Админка редактора. Чувство баланса Евгения Сафонова
Админка редактора. Чувство баланса Евгения Сафонова
«Детектор медиа» возвращается к серии интервью с редакторами, которые работают с разными темами и жанрами. Мы уже расспросили о тонкостях профессии Отара Довженко, Андрея Смирнова, Сергея Сидоренко и Сергея Болотникова. Сегодня о поисках и экспериментах на редакторской кухне расскажет Евгений Сафонов, главред Bird In Flight – интернет-журнала о фотографии и визуальной культуре. Впрочем, сайт давно расширил тематику далеко за границы фотоискусства. Именно в Bird In Flight появилось прошлой зимой резонансное интервью Ивана Бубенчика. Издание также писало о рассекреченных советских архивах, а статья о связи кишечника с мозгом набрала более 35 тысяч просмотров.
— Евгений, Bird In flight посвящен визуальному искусству, фотографии в частности. Какое место в материалах занимает сам текст?

# ЗАДАНИЕ
Повторите слово в слово весь приведенный выше отрывок с началом интервью Евгения Сафонова.

# ИСХОДНЫЙ ФРАГМЕНТ
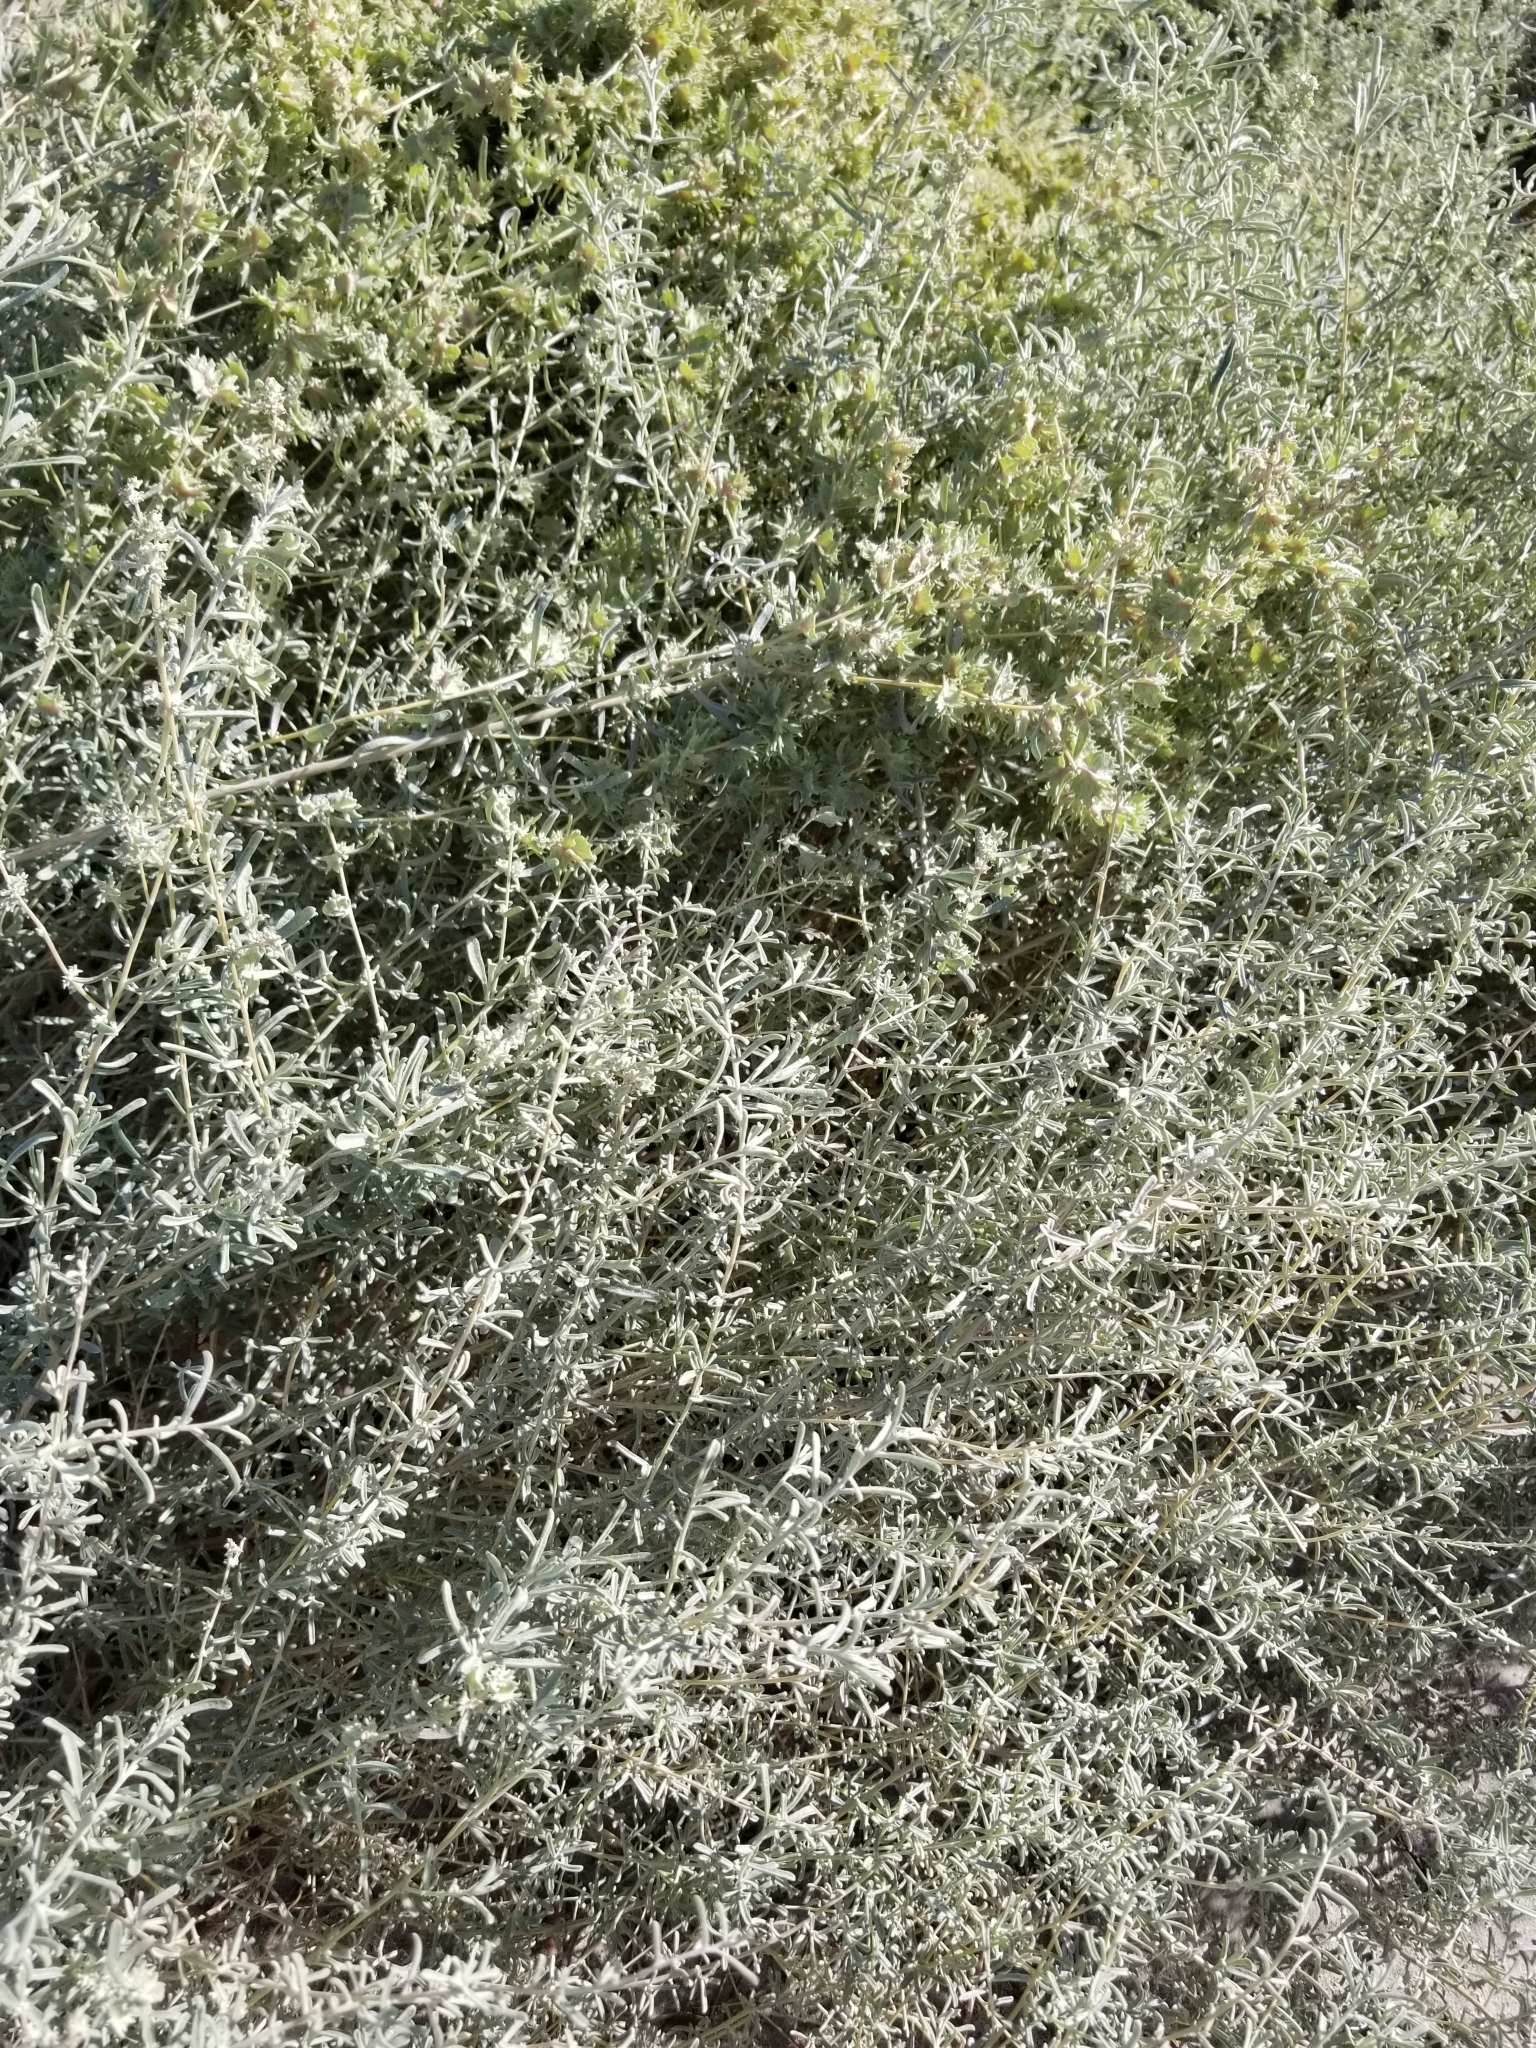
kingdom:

# РЕШЕНИЕ
Админка редактора. Чувство баланса Евгения Сафонова
Админка редактора. Чувство баланса Евгения Сафонова
«Детектор медиа» возвращается к серии интервью с редакторами, которые работают с разными темами и жанрами. Мы уже расспросили о тонкостях профессии Отара Довженко, Андрея Смирнова, Сергея Сидоренко и Сергея Болотникова. Сегодня о поисках и экспериментах на редакторской кухне расскажет Евгений Сафонов, главред Bird In Flight – интернет-журнала о фотографии и визуальной культуре. Впрочем, сайт давно расширил тематику далеко за границы фотоискусства. Именно в Bird In Flight появилось прошлой зимой резонансное интервью Ивана Бубенчика. Издание также писало о рассекреченных советских архивах, а статья о связи кишечника с мозгом набрала более 35 тысяч просмотров.
— Евгений, Bird In flight посвящен визуальному искусству, фотографии в частности. Какое место в материалах занимает сам текст?